Concernant l’atteinte à l’équité invoquée par les club de L1 rétrogradés, là encore il pourrait être considéré que cette question relève de l’organisation des compétitions dont la LFP à la charge, et non de l’intérêt supérieur du football que peut contrôler la FFF.
La surcharge du calendrier découlant de la décision de la LFP, semble également difficilement plaidable puisque dans ce cas pourquoi avoir laissé réglementairement la possibilité de disposer d’une Ligue 2 à 22 clubs (article 3 convention FFF/LFP).
Enfin concernant les risques de recours potentiels de la part des clubs et l’insécurité juridique pouvant découler d’une telle décision l’argument ne serait pas nécessairement décisif au regard du nombre de recours déjà engagés AVANT cette décision.
La décision du COMEX de la FFF relèvera donc d’un arbitrage entre volonté politique d’affirmation d’une autorité et d’une cohérence globale au sein de l’ensemble de la FFF dont les clubs professionnels font partie, et appréciation des risques indemnitaires pouvant découler d’une telle décision si elle devait être par la suite annulée.

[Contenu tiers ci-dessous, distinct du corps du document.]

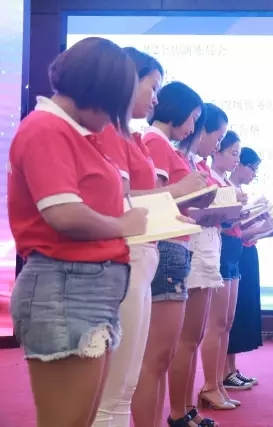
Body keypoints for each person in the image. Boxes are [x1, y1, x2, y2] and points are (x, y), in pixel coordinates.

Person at [8, 37, 147, 427]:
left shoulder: (70, 130)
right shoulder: (47, 129)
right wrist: (121, 226)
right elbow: (63, 213)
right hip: (64, 287)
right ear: (100, 94)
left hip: (84, 288)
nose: (114, 120)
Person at [93, 47, 211, 427]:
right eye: (153, 86)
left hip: (146, 254)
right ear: (128, 79)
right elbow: (117, 200)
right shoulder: (114, 133)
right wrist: (179, 192)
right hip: (126, 255)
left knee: (127, 383)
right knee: (117, 386)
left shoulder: (130, 135)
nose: (156, 99)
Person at [131, 81, 206, 427]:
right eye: (192, 119)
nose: (192, 128)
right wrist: (187, 190)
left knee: (162, 357)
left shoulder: (161, 143)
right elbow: (156, 199)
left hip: (175, 246)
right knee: (155, 357)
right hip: (166, 247)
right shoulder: (155, 142)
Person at [167, 103, 229, 427]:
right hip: (188, 246)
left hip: (205, 247)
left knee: (194, 336)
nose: (217, 145)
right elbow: (174, 204)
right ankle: (179, 412)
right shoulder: (178, 156)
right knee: (185, 339)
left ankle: (188, 408)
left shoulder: (195, 162)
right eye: (217, 137)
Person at [199, 130, 251, 408]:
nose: (236, 160)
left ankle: (219, 382)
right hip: (218, 250)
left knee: (226, 323)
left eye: (238, 155)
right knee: (216, 324)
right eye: (233, 153)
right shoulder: (209, 178)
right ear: (217, 151)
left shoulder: (227, 182)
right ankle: (210, 385)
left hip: (232, 251)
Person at [226, 147, 270, 386]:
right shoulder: (226, 189)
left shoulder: (239, 191)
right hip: (230, 254)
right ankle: (224, 373)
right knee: (226, 319)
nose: (253, 173)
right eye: (252, 168)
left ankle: (231, 369)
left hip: (243, 251)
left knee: (236, 314)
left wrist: (264, 230)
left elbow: (240, 230)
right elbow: (231, 231)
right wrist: (259, 228)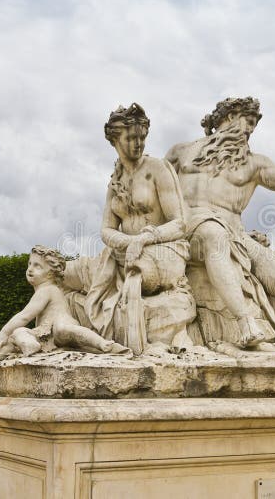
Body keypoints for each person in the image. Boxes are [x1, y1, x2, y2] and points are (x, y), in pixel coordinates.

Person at [166, 97, 275, 348]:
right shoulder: (180, 151)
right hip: (191, 230)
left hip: (236, 235)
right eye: (248, 122)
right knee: (214, 236)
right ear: (228, 117)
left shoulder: (254, 163)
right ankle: (245, 323)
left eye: (254, 125)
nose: (250, 130)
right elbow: (155, 191)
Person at [75, 103, 194, 354]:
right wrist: (129, 243)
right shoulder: (114, 182)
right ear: (114, 140)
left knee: (139, 271)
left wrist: (146, 238)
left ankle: (132, 340)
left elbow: (180, 223)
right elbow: (106, 230)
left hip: (165, 250)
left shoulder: (157, 169)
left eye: (142, 137)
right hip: (125, 251)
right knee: (72, 273)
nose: (138, 143)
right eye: (131, 138)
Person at [0, 245, 131, 359]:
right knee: (19, 332)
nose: (30, 269)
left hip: (61, 325)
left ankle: (101, 343)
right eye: (30, 263)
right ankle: (30, 345)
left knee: (63, 329)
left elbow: (25, 316)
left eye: (37, 266)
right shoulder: (43, 290)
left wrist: (3, 332)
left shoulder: (47, 290)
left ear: (51, 273)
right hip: (46, 334)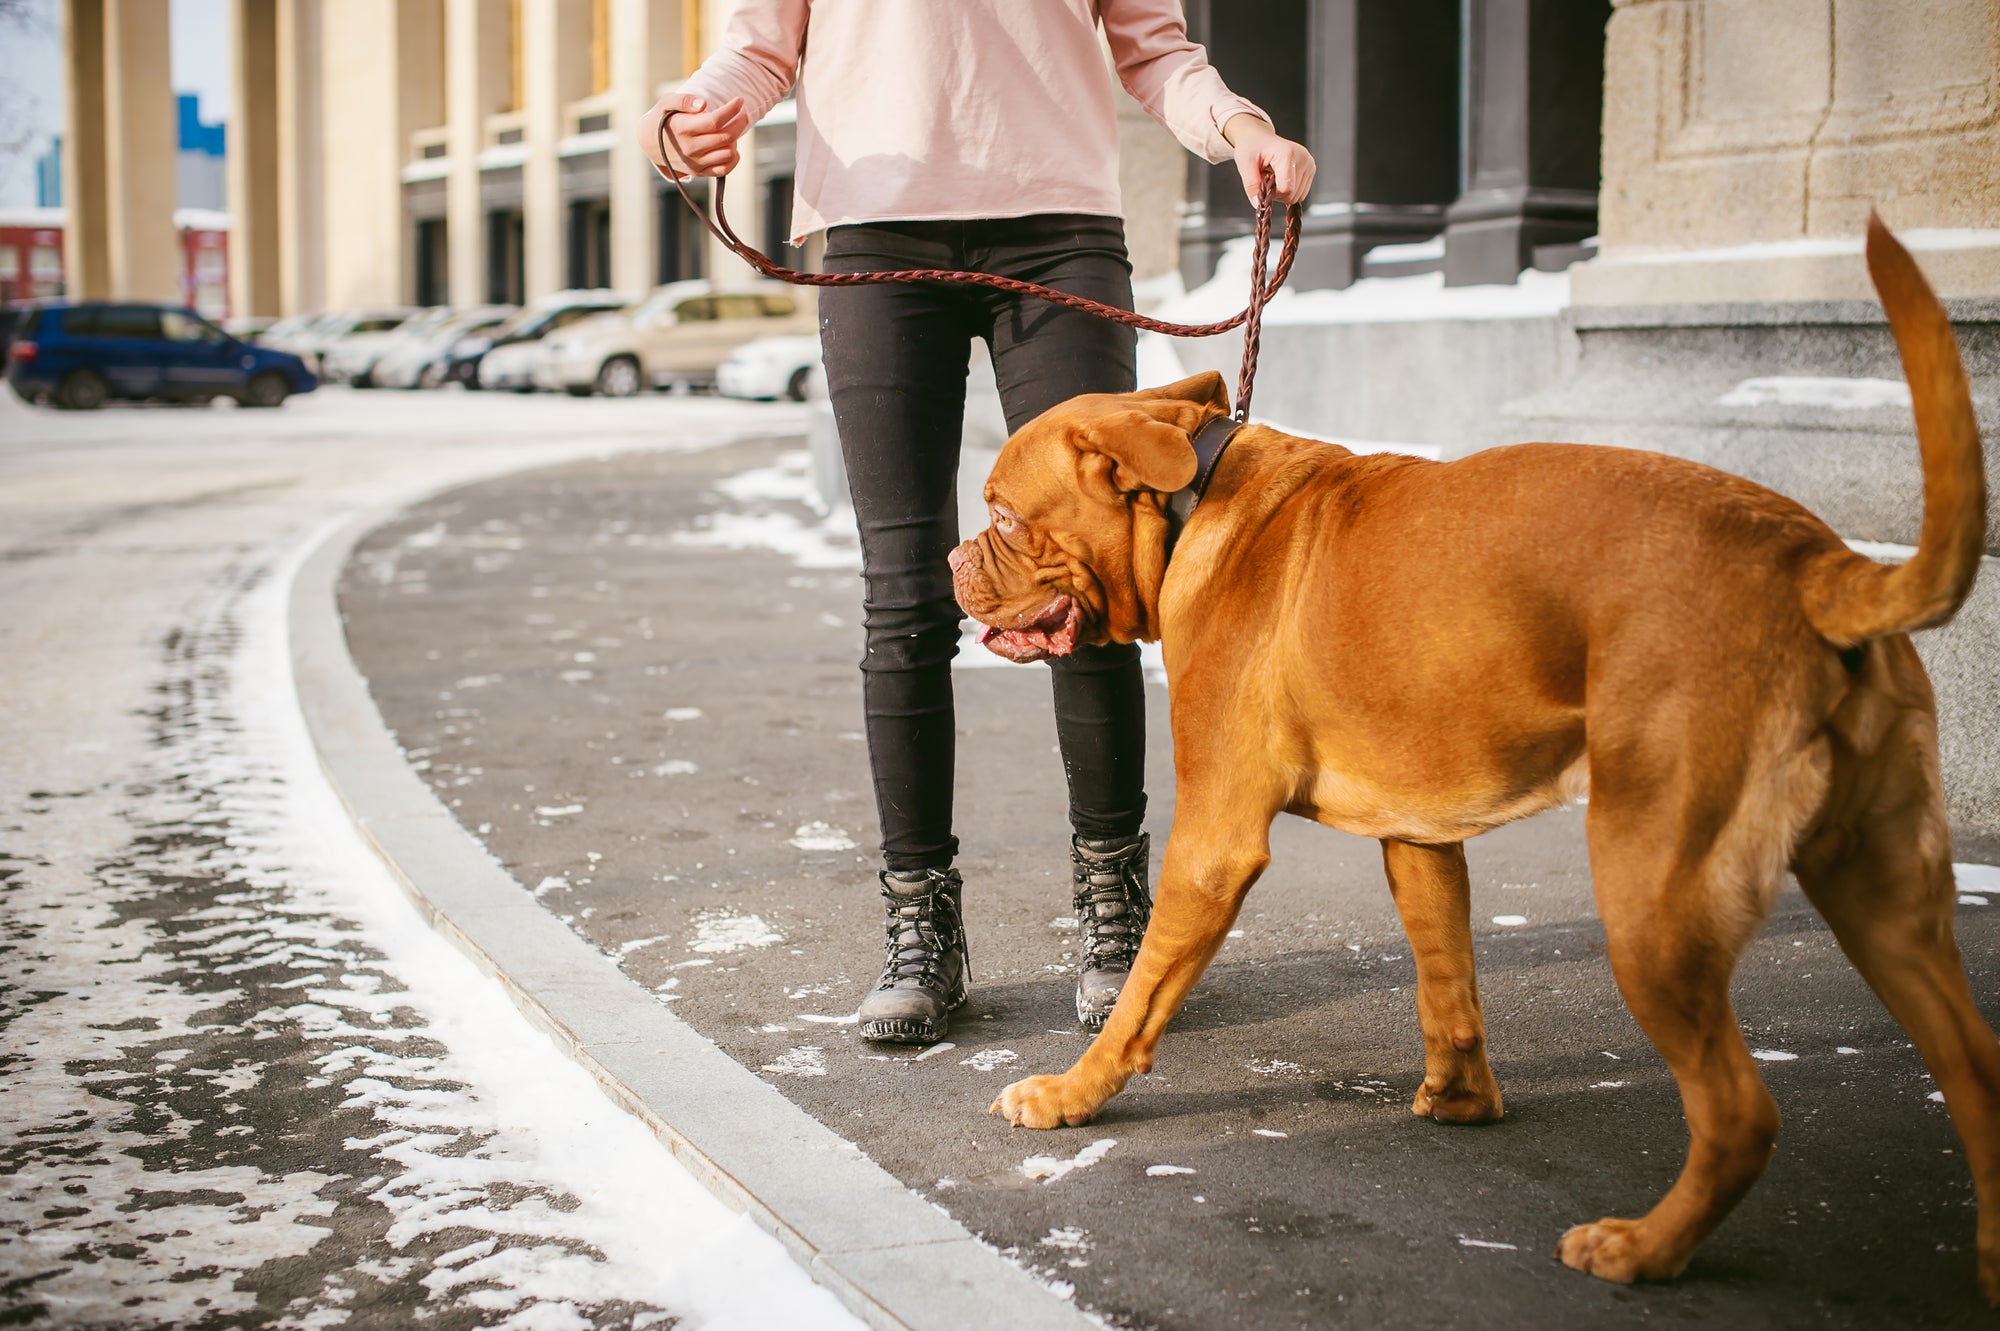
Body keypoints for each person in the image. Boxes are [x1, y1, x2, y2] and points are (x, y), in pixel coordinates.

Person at [642, 1, 1314, 1046]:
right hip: (871, 227)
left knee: (1085, 580)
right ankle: (919, 922)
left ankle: (1112, 906)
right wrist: (683, 121)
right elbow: (758, 49)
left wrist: (1240, 128)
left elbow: (1154, 48)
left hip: (1059, 235)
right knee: (903, 589)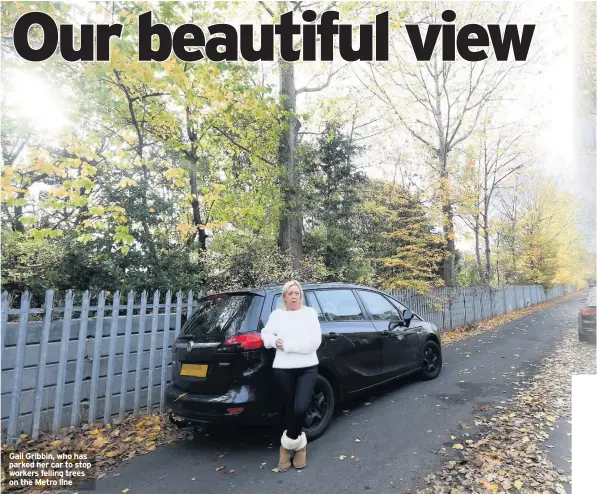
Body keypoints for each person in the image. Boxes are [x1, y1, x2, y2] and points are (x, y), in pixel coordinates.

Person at [261, 280, 322, 471]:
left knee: (300, 408)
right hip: (283, 368)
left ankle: (286, 448)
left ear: (301, 296)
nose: (294, 296)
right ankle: (300, 446)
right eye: (290, 293)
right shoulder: (277, 315)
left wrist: (287, 346)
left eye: (297, 293)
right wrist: (273, 341)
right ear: (284, 297)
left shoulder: (309, 313)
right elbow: (265, 333)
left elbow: (314, 342)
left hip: (307, 367)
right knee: (288, 409)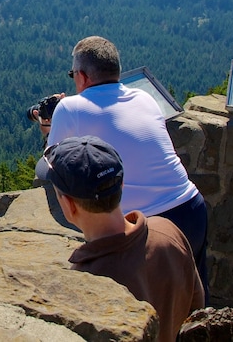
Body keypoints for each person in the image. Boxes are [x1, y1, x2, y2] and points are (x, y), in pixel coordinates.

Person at [34, 35, 210, 301]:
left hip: (141, 228)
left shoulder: (70, 108)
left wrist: (48, 128)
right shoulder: (145, 98)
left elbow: (54, 166)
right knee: (191, 303)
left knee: (143, 314)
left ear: (81, 76)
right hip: (191, 208)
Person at [38, 135, 204, 341]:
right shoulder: (167, 232)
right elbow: (197, 307)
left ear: (69, 206)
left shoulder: (86, 280)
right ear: (122, 185)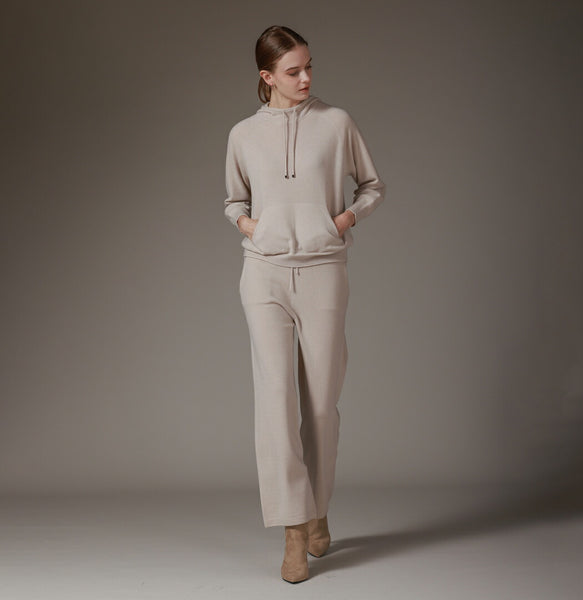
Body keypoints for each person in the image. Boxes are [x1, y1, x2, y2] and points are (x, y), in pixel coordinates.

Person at [223, 25, 385, 583]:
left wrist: (341, 221)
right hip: (263, 275)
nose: (307, 78)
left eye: (310, 66)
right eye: (293, 71)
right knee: (274, 402)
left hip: (322, 272)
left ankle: (318, 506)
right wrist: (251, 226)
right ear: (267, 77)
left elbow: (372, 185)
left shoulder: (336, 123)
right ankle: (294, 530)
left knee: (320, 407)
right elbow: (233, 199)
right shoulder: (243, 134)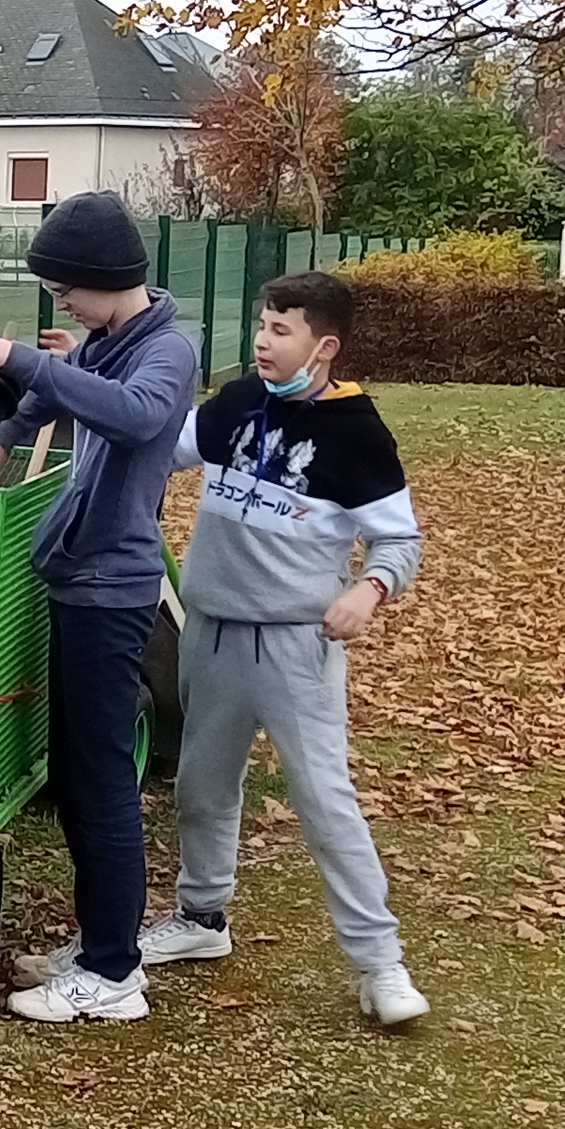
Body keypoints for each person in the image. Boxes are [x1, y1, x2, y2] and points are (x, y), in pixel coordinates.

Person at [0, 193, 204, 1024]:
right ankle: (98, 944)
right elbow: (65, 389)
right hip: (80, 580)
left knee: (100, 781)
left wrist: (22, 357)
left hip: (111, 591)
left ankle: (114, 975)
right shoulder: (111, 340)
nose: (63, 306)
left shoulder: (166, 353)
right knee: (81, 777)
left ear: (103, 279)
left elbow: (132, 415)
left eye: (65, 290)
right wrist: (7, 433)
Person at [140, 271, 429, 1027]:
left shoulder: (356, 431)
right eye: (263, 326)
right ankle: (201, 920)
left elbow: (399, 538)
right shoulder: (235, 404)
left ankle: (381, 965)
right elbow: (158, 446)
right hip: (210, 632)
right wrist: (99, 376)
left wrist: (368, 592)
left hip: (297, 648)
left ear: (324, 346)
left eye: (282, 330)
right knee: (202, 786)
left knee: (325, 804)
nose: (264, 342)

En effet à supposer que la FFF décide de réformer la décision de la LFP en maintenant la Ligue 2 à 20 clubs cette décision fera sans nul doute l’objet d’un recours.
Soit par la LFP (dont il sera interessant de voir si une même majorité se dégage pour contester la décision de la FFF que pour voter le passage à 22 clubs), soit par les clubs d’Orléans et du Mans qui se trouveraient alors lésés par la décision de la FFF.
Dans cette hypothèse il appartiendrait aux juridictions administratives d’apprécier dans un premier temps si il existe un doute sérieux sur la légalité de la décision contestée.
Au regard des contours incertains de la notion « d’intérêt supérieur du football » il n’est pas absolument certain d’un tel doute sérieux puisse être retenu au stade des référés.
En revanche le risque de fortes condamnations indemnitaires ultérieures est avéré si une décision de justice venait à considérer que l’intérêt supérieur du football ne justifiait pas de remettre en cause la décision de la LFP.
En effet dans cette hypothèse la perte de revenus serait avérée de manière quasi certaine pour les clubs lésés s’agissant d’une décision remettant en cause, sans autre variable d’appréciation, le droit de se maintenir en Ligue 2 et de bénéficier de l’ensemble des ressources économiques liées à la participation à ce championnat professionnel.